→ Saved data entries:
□ □ □ □

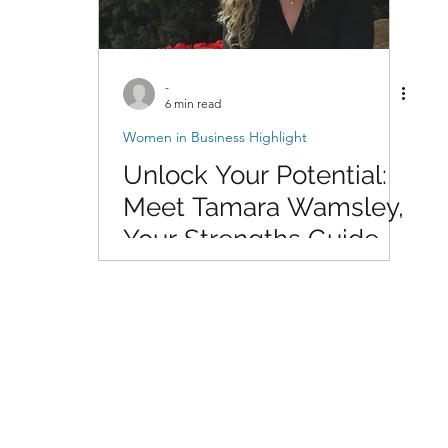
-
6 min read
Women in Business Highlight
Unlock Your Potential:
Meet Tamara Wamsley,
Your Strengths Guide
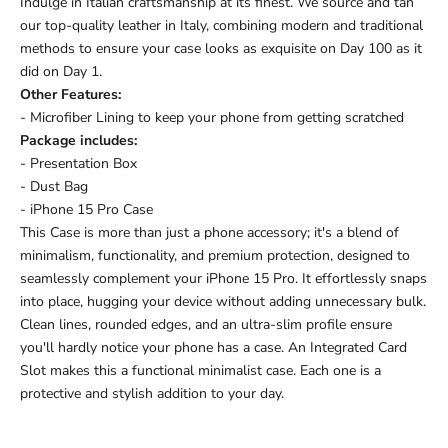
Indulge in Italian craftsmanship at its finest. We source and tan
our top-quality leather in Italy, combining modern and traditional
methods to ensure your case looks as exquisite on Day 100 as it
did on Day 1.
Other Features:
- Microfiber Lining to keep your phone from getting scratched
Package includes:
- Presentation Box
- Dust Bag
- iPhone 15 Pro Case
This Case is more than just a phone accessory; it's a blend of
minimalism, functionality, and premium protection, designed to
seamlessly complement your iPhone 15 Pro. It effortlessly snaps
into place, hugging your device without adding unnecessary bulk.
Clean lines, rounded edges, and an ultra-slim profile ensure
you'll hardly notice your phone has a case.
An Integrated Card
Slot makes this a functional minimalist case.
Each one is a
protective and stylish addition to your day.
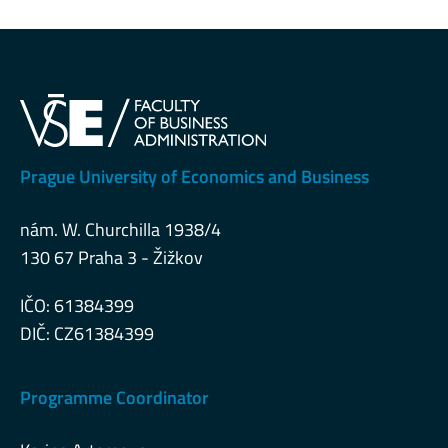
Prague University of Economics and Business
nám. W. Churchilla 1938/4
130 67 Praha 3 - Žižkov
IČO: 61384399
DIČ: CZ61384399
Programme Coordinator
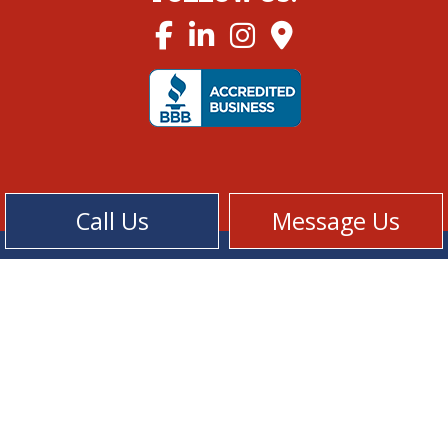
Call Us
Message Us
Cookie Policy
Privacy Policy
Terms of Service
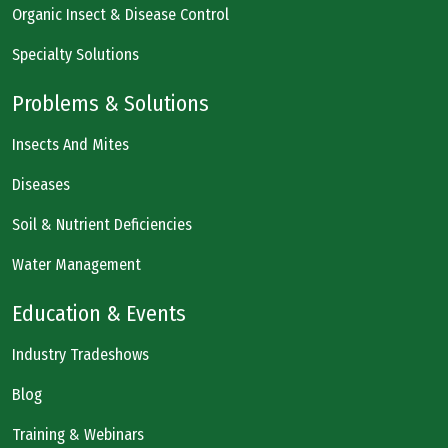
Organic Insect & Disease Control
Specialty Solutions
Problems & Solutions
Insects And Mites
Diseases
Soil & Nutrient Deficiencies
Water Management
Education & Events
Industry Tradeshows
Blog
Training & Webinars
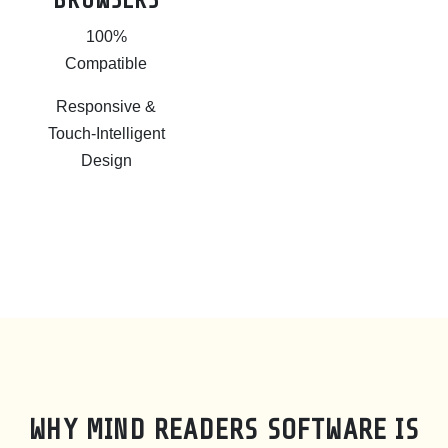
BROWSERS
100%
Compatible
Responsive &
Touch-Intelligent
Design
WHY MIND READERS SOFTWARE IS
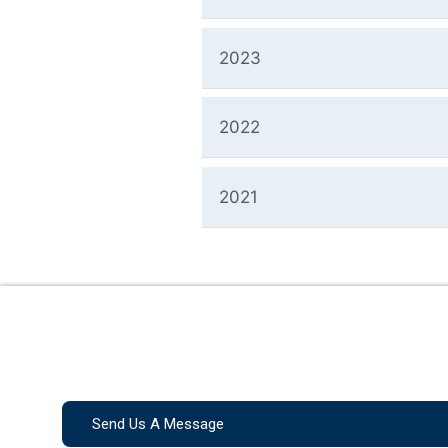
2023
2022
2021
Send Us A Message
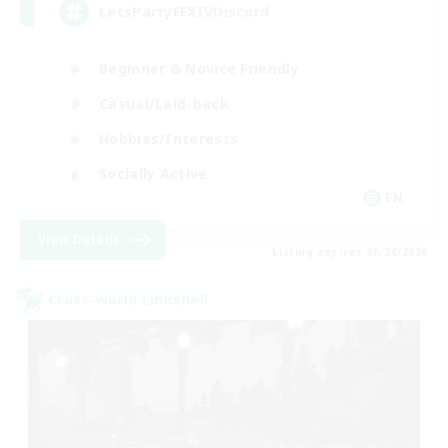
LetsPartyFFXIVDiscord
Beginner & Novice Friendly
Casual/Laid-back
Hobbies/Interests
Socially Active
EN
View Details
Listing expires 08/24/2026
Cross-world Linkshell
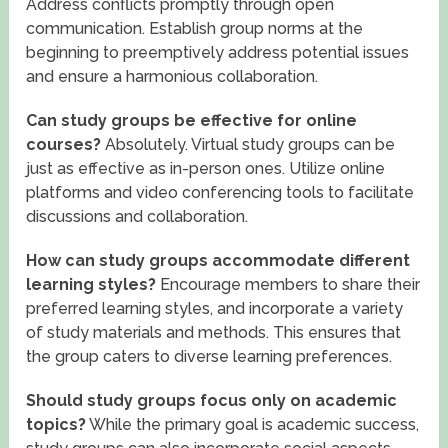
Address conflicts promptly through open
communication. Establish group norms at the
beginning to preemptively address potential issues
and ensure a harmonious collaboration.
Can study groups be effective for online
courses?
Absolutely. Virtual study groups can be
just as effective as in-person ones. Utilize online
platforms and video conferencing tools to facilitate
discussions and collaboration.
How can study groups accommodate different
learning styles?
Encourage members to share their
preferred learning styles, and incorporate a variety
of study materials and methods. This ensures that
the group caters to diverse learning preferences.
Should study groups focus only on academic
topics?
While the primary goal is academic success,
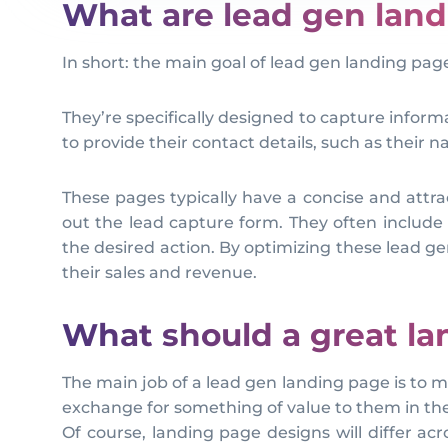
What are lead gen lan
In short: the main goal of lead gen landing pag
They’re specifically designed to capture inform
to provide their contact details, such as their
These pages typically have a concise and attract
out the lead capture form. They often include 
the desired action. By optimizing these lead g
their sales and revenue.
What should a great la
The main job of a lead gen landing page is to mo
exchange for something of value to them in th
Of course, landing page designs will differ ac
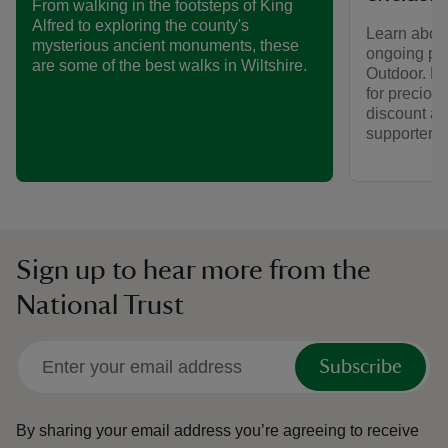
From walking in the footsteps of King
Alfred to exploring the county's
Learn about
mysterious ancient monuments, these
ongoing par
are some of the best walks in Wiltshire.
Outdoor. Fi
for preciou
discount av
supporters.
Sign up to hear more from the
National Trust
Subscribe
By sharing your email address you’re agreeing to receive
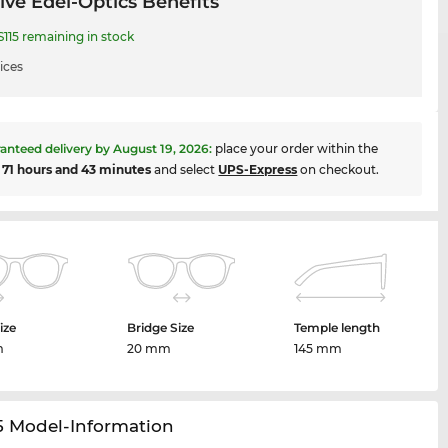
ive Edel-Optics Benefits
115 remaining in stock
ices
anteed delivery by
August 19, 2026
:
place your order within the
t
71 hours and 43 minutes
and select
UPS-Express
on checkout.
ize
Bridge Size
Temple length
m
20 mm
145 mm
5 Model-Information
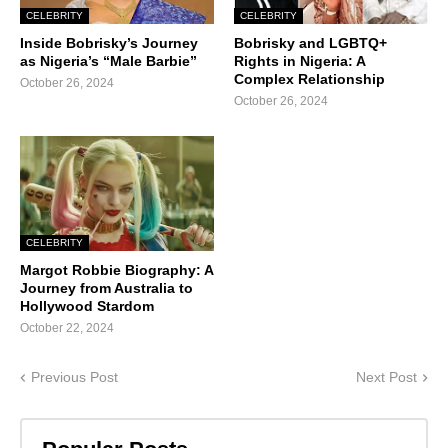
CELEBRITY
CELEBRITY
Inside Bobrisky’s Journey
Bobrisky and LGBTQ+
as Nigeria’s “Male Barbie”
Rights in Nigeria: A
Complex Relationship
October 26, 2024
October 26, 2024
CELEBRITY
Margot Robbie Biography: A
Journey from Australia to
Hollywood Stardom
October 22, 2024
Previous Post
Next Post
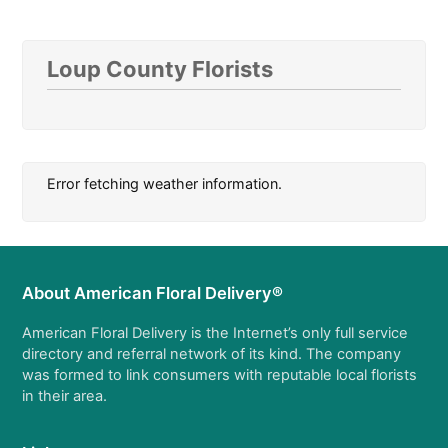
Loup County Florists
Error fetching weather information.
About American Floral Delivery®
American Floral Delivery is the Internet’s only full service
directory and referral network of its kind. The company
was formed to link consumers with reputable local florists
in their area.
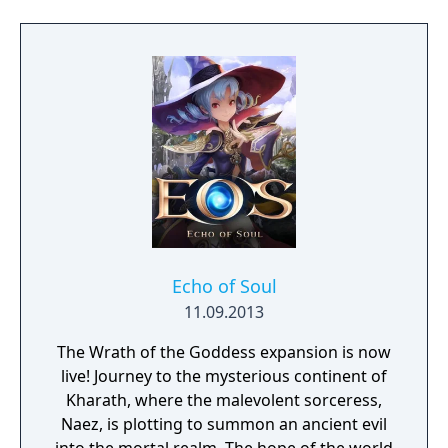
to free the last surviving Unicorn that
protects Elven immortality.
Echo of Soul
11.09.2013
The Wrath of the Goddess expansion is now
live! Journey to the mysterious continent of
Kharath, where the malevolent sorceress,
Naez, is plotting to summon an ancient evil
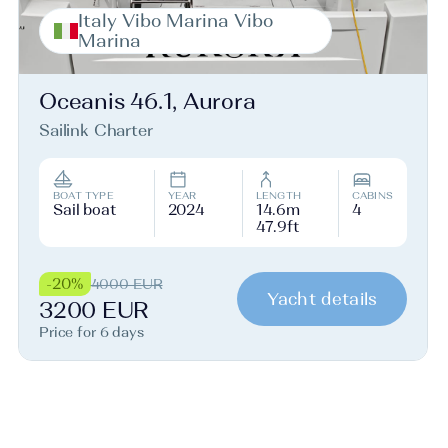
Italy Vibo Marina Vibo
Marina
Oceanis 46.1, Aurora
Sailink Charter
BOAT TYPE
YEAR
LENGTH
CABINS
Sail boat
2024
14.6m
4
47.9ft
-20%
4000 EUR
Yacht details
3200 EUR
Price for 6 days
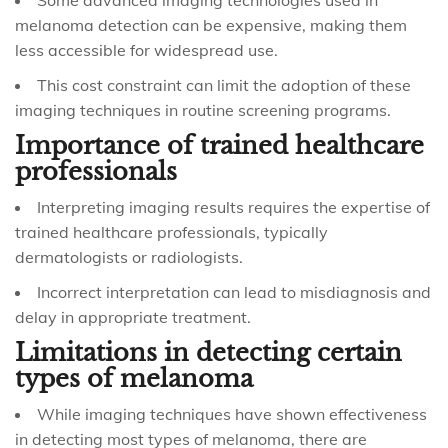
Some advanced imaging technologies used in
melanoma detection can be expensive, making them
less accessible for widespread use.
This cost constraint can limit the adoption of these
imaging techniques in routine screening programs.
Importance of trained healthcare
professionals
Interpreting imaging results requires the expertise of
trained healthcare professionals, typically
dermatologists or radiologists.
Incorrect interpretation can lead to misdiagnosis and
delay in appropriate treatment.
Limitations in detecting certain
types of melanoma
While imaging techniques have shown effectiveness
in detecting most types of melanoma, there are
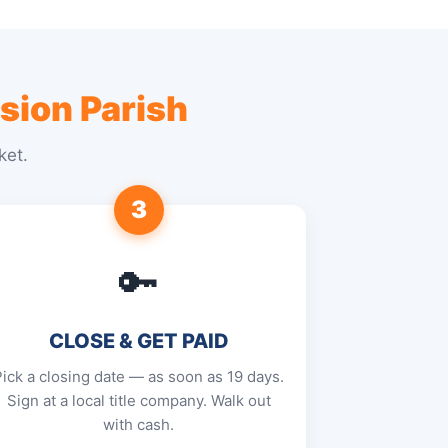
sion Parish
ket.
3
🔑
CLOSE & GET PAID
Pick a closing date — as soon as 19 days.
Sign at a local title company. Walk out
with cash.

□ □ □ □

→ Goal of the exercise:
Return, in full, every line of these entries that holds "They".

→ Written solution:
They’re specifically designed to capture inform
out the lead capture form. They often include 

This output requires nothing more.